In his report the master found as fact that a meretricious relationship existed between the appellee and a female acquaintance which had commenced in October, 1958. Such relationship occurring long after the right to a divorce had accrued would not be grounds for refusing the divorce. Kowalchick v. Kowalchick, 187 Pa. Superior Ct. 201, 144 A.2d 742; Clark v. Clark, 160 Pa. Superior Ct. 562, 52 A.2d 351. The alleged misconduct of the husband occurred after the separation. The grounds for divorce had fully accrued many years prior to this time and did not provoke the indignities of which she complained.

[ 195 Pa. Super. Page 65]

The fact that the wife had previously obtained a court order for support would not prevent the husband from securing a divorce on the grounds of indignities. D'Alessandro v. D'Alessandro, 187 Pa. Superior Ct. 194, 144 A.2d 445.

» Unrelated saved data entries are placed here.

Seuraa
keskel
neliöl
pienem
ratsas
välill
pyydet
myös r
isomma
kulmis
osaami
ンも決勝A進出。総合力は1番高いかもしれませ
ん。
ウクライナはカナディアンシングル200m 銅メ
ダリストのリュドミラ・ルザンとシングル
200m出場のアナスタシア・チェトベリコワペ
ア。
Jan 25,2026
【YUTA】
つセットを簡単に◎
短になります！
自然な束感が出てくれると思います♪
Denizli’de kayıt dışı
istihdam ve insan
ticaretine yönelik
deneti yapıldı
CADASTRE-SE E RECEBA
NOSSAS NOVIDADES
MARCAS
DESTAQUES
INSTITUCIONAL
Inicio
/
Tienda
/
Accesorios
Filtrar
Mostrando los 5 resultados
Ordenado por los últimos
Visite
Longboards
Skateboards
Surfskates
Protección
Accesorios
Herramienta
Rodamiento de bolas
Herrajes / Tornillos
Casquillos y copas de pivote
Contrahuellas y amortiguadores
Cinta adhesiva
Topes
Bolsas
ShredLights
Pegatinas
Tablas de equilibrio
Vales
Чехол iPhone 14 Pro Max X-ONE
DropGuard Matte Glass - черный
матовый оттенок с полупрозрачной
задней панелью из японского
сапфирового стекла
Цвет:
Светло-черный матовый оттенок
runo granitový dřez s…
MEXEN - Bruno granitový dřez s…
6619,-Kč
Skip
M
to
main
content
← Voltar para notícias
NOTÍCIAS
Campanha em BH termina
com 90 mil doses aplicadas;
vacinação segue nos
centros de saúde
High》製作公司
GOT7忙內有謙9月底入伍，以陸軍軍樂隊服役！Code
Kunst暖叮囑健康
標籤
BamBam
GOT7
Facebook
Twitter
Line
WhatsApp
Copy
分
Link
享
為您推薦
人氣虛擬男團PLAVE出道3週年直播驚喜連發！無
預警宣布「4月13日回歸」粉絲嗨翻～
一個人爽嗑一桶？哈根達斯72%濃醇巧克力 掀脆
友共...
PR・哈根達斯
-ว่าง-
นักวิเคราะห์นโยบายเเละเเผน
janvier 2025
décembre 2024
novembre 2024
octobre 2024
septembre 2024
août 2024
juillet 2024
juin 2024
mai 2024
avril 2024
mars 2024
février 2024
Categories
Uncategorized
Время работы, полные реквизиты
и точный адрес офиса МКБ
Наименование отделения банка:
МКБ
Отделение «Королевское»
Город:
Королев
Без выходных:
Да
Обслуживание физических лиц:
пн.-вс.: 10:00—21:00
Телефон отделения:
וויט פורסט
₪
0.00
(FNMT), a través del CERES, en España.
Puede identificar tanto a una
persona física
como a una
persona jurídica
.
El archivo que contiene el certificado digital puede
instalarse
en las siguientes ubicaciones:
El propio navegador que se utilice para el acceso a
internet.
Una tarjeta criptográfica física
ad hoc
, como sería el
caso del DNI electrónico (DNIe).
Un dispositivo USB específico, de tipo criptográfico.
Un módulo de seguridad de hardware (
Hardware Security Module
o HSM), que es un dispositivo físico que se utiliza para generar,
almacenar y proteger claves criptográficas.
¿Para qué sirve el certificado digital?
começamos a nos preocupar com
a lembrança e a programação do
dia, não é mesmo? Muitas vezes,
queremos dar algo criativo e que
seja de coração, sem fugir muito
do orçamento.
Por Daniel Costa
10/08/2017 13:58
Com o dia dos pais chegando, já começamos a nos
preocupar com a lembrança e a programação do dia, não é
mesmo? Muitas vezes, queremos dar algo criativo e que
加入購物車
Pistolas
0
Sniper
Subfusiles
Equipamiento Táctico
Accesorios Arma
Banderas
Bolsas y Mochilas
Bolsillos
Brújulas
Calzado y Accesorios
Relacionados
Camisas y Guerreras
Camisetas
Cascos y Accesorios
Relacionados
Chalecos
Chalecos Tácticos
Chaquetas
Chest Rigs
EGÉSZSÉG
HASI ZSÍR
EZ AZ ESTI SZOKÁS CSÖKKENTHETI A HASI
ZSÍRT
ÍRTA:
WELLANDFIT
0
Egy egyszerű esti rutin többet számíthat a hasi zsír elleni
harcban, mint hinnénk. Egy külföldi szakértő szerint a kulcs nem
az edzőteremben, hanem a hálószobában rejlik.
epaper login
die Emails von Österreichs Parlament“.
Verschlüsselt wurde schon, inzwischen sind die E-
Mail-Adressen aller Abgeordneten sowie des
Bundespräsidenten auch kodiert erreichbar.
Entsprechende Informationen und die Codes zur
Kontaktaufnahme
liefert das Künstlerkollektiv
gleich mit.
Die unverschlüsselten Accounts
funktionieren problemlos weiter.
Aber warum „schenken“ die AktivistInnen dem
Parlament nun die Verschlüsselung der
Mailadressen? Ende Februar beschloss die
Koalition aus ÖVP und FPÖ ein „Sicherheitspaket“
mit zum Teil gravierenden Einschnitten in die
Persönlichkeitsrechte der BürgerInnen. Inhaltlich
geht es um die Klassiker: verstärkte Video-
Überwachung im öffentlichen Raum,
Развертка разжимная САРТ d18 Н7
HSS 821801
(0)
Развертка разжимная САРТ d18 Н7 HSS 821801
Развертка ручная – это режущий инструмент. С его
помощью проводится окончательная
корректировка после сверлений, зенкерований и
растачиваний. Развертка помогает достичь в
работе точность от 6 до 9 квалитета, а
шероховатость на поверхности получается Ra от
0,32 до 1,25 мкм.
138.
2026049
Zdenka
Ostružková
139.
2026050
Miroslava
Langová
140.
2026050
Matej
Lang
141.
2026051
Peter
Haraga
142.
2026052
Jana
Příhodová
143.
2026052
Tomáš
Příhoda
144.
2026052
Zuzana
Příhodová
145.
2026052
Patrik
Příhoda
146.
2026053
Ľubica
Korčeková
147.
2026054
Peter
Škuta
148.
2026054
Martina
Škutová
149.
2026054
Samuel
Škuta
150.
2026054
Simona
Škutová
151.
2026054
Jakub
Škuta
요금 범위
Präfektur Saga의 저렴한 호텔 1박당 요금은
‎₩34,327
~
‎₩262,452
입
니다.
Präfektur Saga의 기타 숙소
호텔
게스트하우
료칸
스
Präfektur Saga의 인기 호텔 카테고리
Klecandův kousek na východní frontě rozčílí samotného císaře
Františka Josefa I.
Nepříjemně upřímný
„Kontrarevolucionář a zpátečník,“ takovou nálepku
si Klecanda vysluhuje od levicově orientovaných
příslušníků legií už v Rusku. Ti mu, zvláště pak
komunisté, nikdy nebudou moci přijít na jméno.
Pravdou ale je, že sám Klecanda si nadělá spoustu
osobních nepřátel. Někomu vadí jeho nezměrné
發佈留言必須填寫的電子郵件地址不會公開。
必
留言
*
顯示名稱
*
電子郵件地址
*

It is true that long delay in bringing an action in divorce after a separation casts doubt on the good faith of the party filing the action. Garroway v. Garroway, 361 Pa. 464, 65 A.2d 414; Orme v. Orme, 177 Pa. Superior Ct. 209, 110 A.2d 870. In both these cases, although the time interval was a factor, the decisions are based on a review of all the evidence. In the Garroway case, the Supreme Court held that the testimony proved an unhappy marriage and nothing more and that the husband had failed to make out a case by the clear and satisfactory evidence essential to a decree of divorce. In the Orme case, this Court concluded that the husband had not made out a cause for divorce since his testimony was vague and inconclusive, whereas the vigorous denials of the wife were corroborated by the children.

In the present case the appellee has clearly made out a cause for divorce on the grounds of indignities. His delay in bringing an action of divorce, although having a direct bearing upon his good faith and motives, does not bar his right to a divorce. The delay does raise the question of whether the action was brought in sincerity and truth for the causes mentioned. As we have stated above, the meretricious relationship can not be grounds for refusing the divorce since it occurred so long after the cause had accrued; and the appellant shows no other reason to doubt the good faith of the appellee.

ERVIN, J., took no part in the consideration or decision of this case.


The decree of the court below is affirmed.